EXERCISE REQUIREMENTS:
Note each line of the listing that contains the string "válási", and copy it.

-*-*-

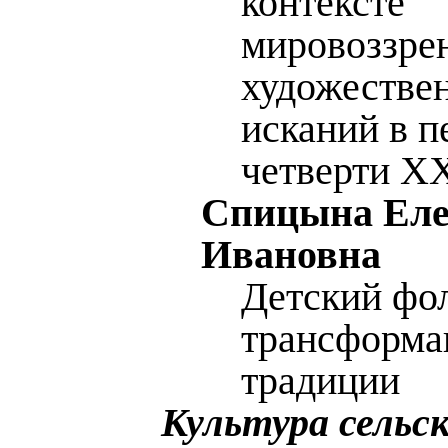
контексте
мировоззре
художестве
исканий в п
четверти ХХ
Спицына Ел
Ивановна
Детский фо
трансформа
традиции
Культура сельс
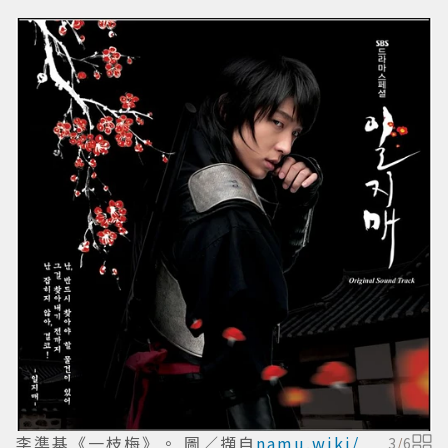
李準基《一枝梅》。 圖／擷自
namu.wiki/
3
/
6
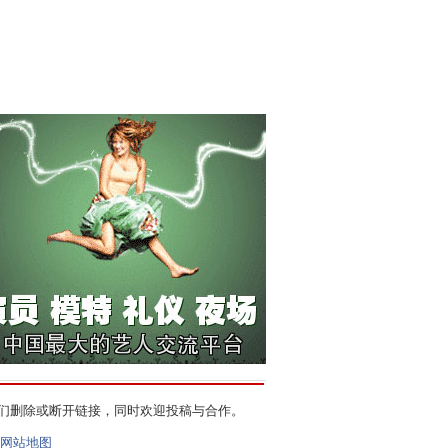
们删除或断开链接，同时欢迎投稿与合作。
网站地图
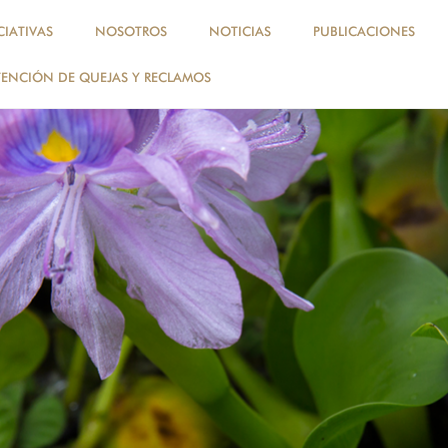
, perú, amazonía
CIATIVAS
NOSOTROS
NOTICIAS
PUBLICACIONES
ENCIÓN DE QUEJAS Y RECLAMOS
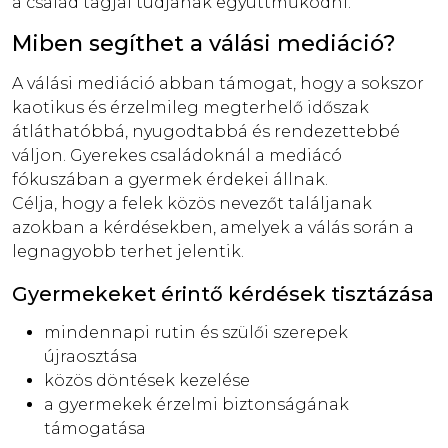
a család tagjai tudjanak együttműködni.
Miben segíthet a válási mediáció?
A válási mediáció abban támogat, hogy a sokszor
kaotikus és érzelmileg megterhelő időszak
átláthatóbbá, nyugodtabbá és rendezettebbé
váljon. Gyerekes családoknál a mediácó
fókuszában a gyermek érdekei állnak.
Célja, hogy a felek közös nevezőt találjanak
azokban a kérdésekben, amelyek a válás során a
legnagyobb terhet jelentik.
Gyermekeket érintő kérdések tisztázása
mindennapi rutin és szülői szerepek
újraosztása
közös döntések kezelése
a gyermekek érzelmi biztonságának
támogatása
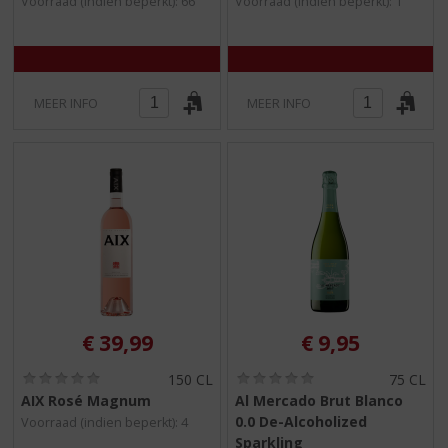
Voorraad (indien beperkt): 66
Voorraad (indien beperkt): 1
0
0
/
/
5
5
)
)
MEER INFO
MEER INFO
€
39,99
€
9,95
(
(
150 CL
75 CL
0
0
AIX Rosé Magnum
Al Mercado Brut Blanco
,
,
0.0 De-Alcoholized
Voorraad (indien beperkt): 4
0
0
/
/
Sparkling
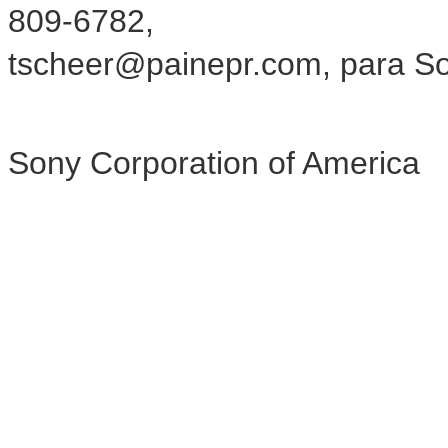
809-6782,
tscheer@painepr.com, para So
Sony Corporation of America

-*-*-

EXERCISE ANSWER:
Miben segíthet a válási mediáció?
A válási mediáció abban támogat, hogy a sokszor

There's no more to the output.